Based on the out-of-sample values, the listed models also seem to have poor to moderate out-of-sample fits. The leave-one-out and cross-validation values ranged from -0.849 to -3.192 and 1.818 to 2.265, respectively. The three models with the lowest leave-one-out validation values are model 1, model 3, and model 7, while the three models with the lowest cross-validation values are model 1, model 2, and model 9.

Considering both the in-sample and out-of-sample performance of each of the models, the model with the highest predictive ability is model 1, or the model based on the second-quarter GDP growth. With the highest r squared, lowest MSE, and lowest validation values, such a model has the greatest in-sample and out-of-sample fit, and will thus be the model I use for my final election prediction.

Model Prediction for 2020

Using the univariate linear regression model based on second-quarter GDP growth, my prediction for the incumbent’s popular vote share in 2020 is 21.26%; the blue point indicates this in the scatterplot above.

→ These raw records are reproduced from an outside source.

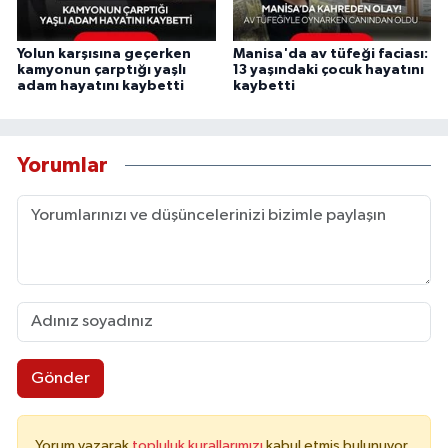
Yolun karşısına geçerken
Manisa'da av tüfeği faciası:
kamyonun çarptığı yaşlı
13 yaşındaki çocuk hayatını
adam hayatını kaybetti
kaybetti
Yorumlar
Gönder
Yorum yazarak
topluluk kurallarımızı
kabul etmiş bulunuyor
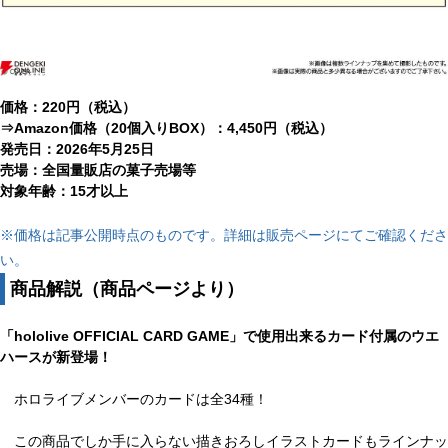
価格：220円（税込）
⇒Amazon価格（20個入りBOX）：4,450円（税込）
発売日：2026年5月25日
売場：全国量販店の菓子売場等
対象年齢：15才以上
※価格は記事公開時点のものです。詳細は販売ページにてご確認くださ
い。
商品解説（商品ページより）
「hololive OFFICIAL CARD GAME」で使用出来るカード付属のウエ
ハースが新登場！
ホロライブメンバーのカードは全34種！
この商品でしか手に入らない描きおろしイラストカードもラインナッ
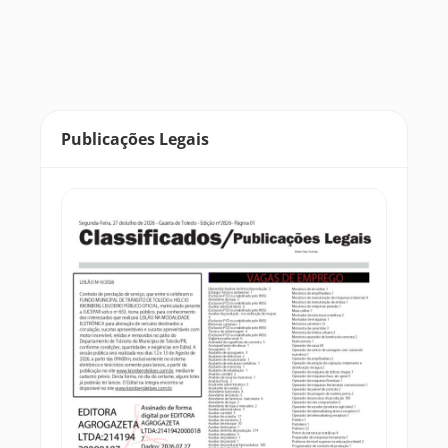
Publicações Legais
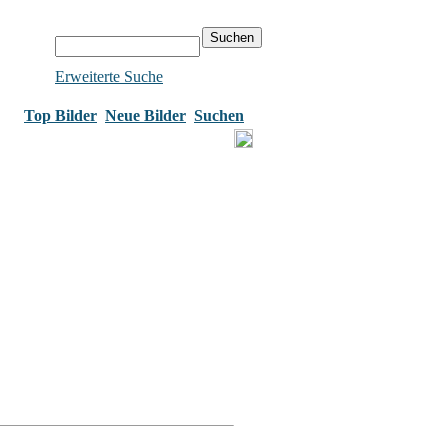
Erweiterte Suche
Top Bilder
Neue Bilder
Suchen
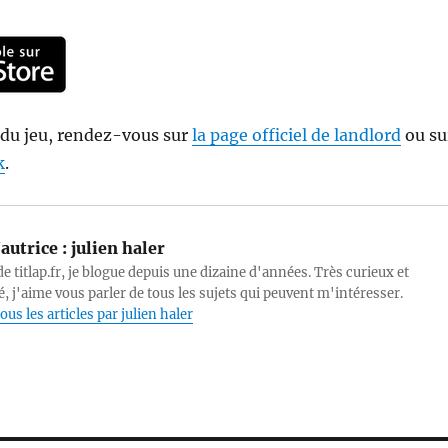
 du jeu, rendez-vous sur
la page officiel de landlord
ou su
k
.
autrice :
julien haler
e titlap.fr, je blogue depuis une dizaine d'années. Très curieux et
, j'aime vous parler de tous les sujets qui peuvent m'intéresser.
ous les articles par julien haler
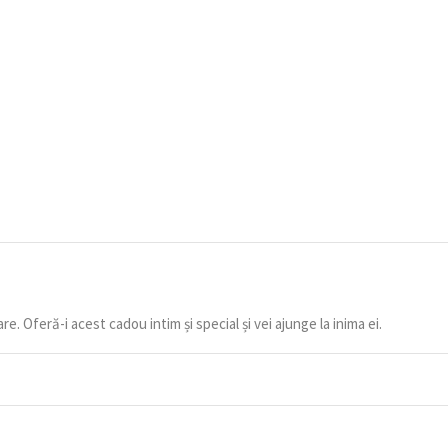
e. Oferă-i acest cadou intim și special și vei ajunge la inima ei.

The prediction interval associated with my 2020 prediction ranges from a lower bound of -4.1% to an upper bound of 46.6%, which indicates the considerable uncertainty associated with such value. Moreover, the range in popular vote share predictions across all the models spans from 21.26% to 80.33%, suggesting my 2020 prediction is highly sensitive to the economic variable chosen for my prediction model. Overall, my 2020 forecast and its associated uncertainty and sensitivity indicate how the economic model of voting behavior is not as clear cut as I might have initially assumed. In truth, my 2020 prediction is quite far-fetched considering how much of a landslide it would present relative to all previous elections in the dataset.

Final Takeaways

Overall, our analysis has demonstrated that economic variables have a far more tenuous relationship with the incumbent vote share than one might have initially expected. After fitting models for various second-quarter election-year economic variables, I found that the model using the second-quarter GDP growth had the best in-sample and out-of-sample fit to historical incumbent vote shares; the prediction for the incumbent vote share in 2020 associated with this model is 21.26%. However, the uncertainty and sensitivity associated with such value leave room for incorporating variables not related to the economy in future prediction models.